ASSIGNMENT
Every line of the data must be copied exactly.
#### AVAILABLE RECORDS
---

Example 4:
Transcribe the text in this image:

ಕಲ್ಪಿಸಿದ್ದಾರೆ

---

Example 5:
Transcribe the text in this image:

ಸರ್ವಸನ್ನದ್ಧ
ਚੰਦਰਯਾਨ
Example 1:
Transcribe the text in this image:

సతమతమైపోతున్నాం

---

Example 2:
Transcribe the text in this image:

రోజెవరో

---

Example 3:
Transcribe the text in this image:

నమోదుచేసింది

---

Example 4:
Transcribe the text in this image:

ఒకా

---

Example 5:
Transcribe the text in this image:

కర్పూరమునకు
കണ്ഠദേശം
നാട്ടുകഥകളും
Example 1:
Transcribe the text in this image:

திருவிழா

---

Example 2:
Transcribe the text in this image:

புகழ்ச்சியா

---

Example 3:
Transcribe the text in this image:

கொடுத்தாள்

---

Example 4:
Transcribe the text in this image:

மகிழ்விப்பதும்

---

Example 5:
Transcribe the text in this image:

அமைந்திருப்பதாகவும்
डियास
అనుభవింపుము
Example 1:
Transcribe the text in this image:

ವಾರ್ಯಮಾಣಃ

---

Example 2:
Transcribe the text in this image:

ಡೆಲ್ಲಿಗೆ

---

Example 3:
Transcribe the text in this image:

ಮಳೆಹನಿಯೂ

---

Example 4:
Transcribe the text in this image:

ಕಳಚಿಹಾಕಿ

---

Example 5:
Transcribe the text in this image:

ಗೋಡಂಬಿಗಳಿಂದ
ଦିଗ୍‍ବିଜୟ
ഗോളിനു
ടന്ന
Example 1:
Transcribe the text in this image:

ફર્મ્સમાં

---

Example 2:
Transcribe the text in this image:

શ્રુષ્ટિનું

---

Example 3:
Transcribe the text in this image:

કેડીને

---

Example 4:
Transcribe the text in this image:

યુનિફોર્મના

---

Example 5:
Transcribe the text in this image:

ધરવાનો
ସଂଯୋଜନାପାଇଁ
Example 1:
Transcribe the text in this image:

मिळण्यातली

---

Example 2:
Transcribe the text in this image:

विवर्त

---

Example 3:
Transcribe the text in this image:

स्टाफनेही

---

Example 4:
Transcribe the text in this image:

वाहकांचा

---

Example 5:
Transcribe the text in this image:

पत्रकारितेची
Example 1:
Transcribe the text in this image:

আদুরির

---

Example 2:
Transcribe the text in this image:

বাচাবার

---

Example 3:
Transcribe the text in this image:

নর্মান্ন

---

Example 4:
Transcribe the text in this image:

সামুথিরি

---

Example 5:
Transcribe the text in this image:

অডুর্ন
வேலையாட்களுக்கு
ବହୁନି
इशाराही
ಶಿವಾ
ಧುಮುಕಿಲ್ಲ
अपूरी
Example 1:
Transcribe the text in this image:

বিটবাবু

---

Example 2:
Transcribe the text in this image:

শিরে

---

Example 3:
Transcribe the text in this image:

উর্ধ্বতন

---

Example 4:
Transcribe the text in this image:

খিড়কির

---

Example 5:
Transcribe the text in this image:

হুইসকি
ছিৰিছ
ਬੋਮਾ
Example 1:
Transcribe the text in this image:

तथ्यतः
########
WORKED SOLUTION
---

Example 4:
Transcribe the text in this image:

ಕಲ್ಪಿಸಿದ್ದಾರೆ

---

Example 5:
Transcribe the text in this image:

ಸರ್ವಸನ್ನದ್ಧ
ਚੰਦਰਯਾਨ
Example 1:
Transcribe the text in this image:

సతమతమైపోతున్నాం

---

Example 2:
Transcribe the text in this image:

రోజెవరో

---

Example 3:
Transcribe the text in this image:

నమోదుచేసింది

---

Example 4:
Transcribe the text in this image:

ఒకా

---

Example 5:
Transcribe the text in this image:

కర్పూరమునకు
കണ്ഠദേശം
നാട്ടുകഥകളും
Example 1:
Transcribe the text in this image:

திருவிழா

---

Example 2:
Transcribe the text in this image:

புகழ்ச்சியா

---

Example 3:
Transcribe the text in this image:

கொடுத்தாள்

---

Example 4:
Transcribe the text in this image:

மகிழ்விப்பதும்

---

Example 5:
Transcribe the text in this image:

அமைந்திருப்பதாகவும்
डियास
అనుభవింపుము
Example 1:
Transcribe the text in this image:

ವಾರ್ಯಮಾಣಃ

---

Example 2:
Transcribe the text in this image:

ಡೆಲ್ಲಿಗೆ

---

Example 3:
Transcribe the text in this image:

ಮಳೆಹನಿಯೂ

---

Example 4:
Transcribe the text in this image:

ಕಳಚಿಹಾಕಿ

---

Example 5:
Transcribe the text in this image:

ಗೋಡಂಬಿಗಳಿಂದ
ଦିଗ୍‍ବିଜୟ
ഗോളിനു
ടന്ന
Example 1:
Transcribe the text in this image:

ફર્મ્સમાં

---

Example 2:
Transcribe the text in this image:

શ્રુષ્ટિનું

---

Example 3:
Transcribe the text in this image:

કેડીને

---

Example 4:
Transcribe the text in this image:

યુનિફોર્મના

---

Example 5:
Transcribe the text in this image:

ધરવાનો
ସଂଯୋଜନାପାଇଁ
Example 1:
Transcribe the text in this image:

मिळण्यातली

---

Example 2:
Transcribe the text in this image:

विवर्त

---

Example 3:
Transcribe the text in this image:

स्टाफनेही

---

Example 4:
Transcribe the text in this image:

वाहकांचा

---

Example 5:
Transcribe the text in this image:

पत्रकारितेची
Example 1:
Transcribe the text in this image:

আদুরির

---

Example 2:
Transcribe the text in this image:

বাচাবার

---

Example 3:
Transcribe the text in this image:

নর্মান্ন

---

Example 4:
Transcribe the text in this image:

সামুথিরি

---

Example 5:
Transcribe the text in this image:

অডুর্ন
வேலையாட்களுக்கு
ବହୁନି
इशाराही
ಶಿವಾ
ಧುಮುಕಿಲ್ಲ
अपूरी
Example 1:
Transcribe the text in this image:

বিটবাবু

---

Example 2:
Transcribe the text in this image:

শিরে

---

Example 3:
Transcribe the text in this image:

উর্ধ্বতন

---

Example 4:
Transcribe the text in this image:

খিড়কির

---

Example 5:
Transcribe the text in this image:

হুইসকি
ছিৰিছ
ਬੋਮਾ
Example 1:
Transcribe the text in this image:

तथ्यतः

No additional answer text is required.